Earlier this month, Statistics Canada revealed that Canada had entered a per capita recession going by real gross domestic product (GDP) per capita. Meanwhile, Canada has also experienced a steady decline in its standard of living that is poised to worsen in the years to come. Investors might want to prepare for rough times in the months and potentially years ahead. In this environment, it is a good idea to snatch up a high-yield recession-resistant dividend stock.
Corby Spirit and Wine (TSX:CSW.A) is an undervalued dividend stock that I’m happy to own for the long haul. This Toronto-based company manufactures, markets, and imports spirits and wines in Canada, the United States, the United Kingdom, and around the world. This dividend stock has dipped 3.3% over the past month as of close on May 25. Its shares are down 8.4% in the year-to-date period.

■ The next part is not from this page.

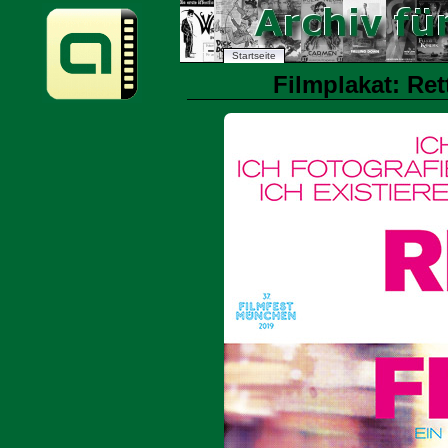
Startseite
Filmplakat: Ret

In the first quarter of fiscal 2023, Corby delivered revenue growth of 7% on the back of strong consumer demand and pricing initiatives. Moreover, net earnings increased 12% due to similar factors. Historically, alcohol consumption has spiked during the early periods of an economic pullback. Of course, a long-term drawback poses a risk to all industries.
Shares of Corby currently possesses a favourable price-to-earnings ratio of 18. Meanwhile, Corby offers a quarterly dividend of $0.22 per share. That represents a very strong 5.6% yield. This company boasts an immaculate balance sheet and is well worth targeting in late May 2023.